In September my beautiful 14 year old daughter, Abigale, was diagnosed with a rare medical condition called Friedreich's Ataxia. Friedreich’s ataxia (FA) is a debilitating, life-shortening, degenerative neuro-muscular disorder. About one in 50,000 people in the United States have Friedreich's ataxia. Here is a link with more detailed information, https://www.mda.org/disease/friedreichs-ataxia. This will eventually put her in a wheelchair. Until then she will have other devices to assist her in walking. As of right now we are waiting to receive braces that she will have to wear from the knee down. We are raising money to assist with the cost of such devices. Abby's knees have been locking on her, these braces are going to help prevent this from happening, so that she doesn't end up damaging her knee caps. 

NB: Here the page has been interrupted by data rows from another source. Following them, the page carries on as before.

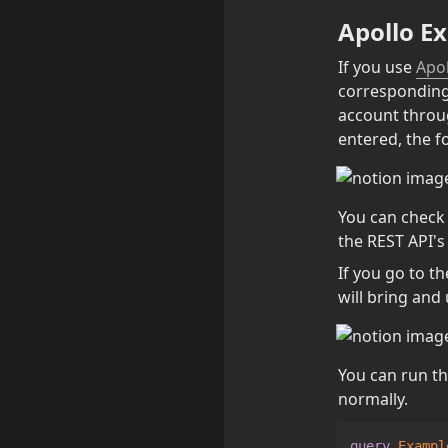
Apollo Ex
If you use 
Apol
corresponding u
account throug
entered, the f
You can check t
the REST API's
If you go to t
will bring and 
You can run th
normally.
query
Exampl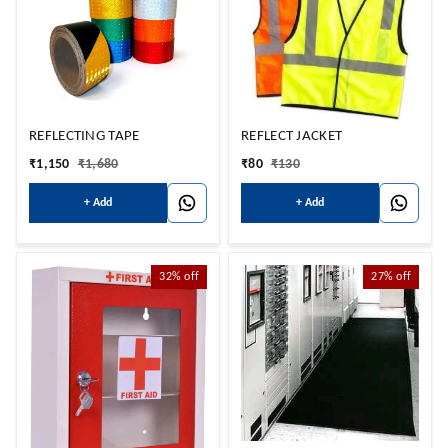
REFLECTING TAPE
REFLECT JACKET
₹
1,150
₹
1,680
₹
80
₹
130
+ Add
+ Add
32%
off
27%
off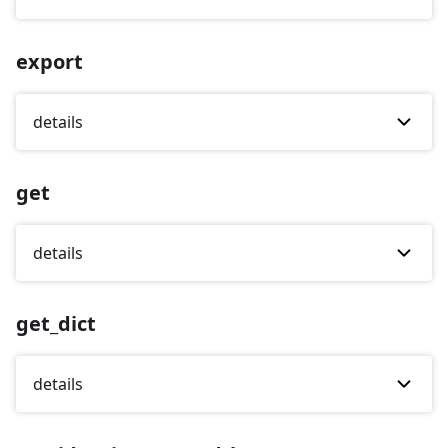
export
details
get
details
get_dict
details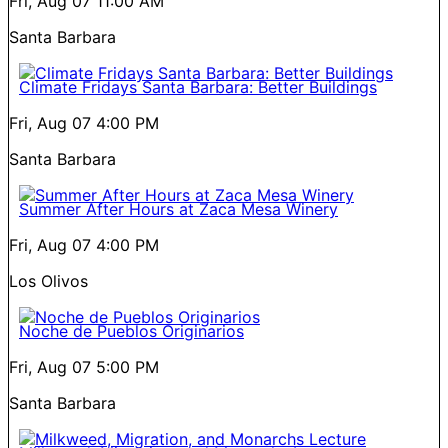
Fri, Aug 07
11:00 AM
Santa Barbara
Climate Fridays Santa Barbara: Better Buildings
Fri, Aug 07
4:00 PM
Santa Barbara
Summer After Hours at Zaca Mesa Winery
Fri, Aug 07
4:00 PM
Los Olivos
Noche de Pueblos Originarios
Fri, Aug 07
5:00 PM
Santa Barbara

Here is some stuff Abby is going thru at this stage with her FA. She has a hard time walking, her feet/legs will, as she puts it, just stop working. This in turn causes her to run into things and sometimes even fall down. Just the other night she almost fell in the shower 4 times. I told her we were going to find stuff to make the tub less slick. She said it had nothing to do with that, her legs just weren't wanting to hold her up. She goes to physical therapy every Tuesday, they're working on strengthening her legs and core right now. She has exercises to do at home too. She also does 20-30 minutes of cardio a day to keep her heart strong, as the FA effects her heart as well.  She will have to see her neurologist and cardiologist once a year as of now. When we met the cardiologist he said her heart was functioning fine, it was a little larger than normal, for her age, but nothing he was worried about at this time.  Enlargement of the heart is one of the things the FA causes. She also has the beginnings of scoliosis, this is also something that goes along with the FA.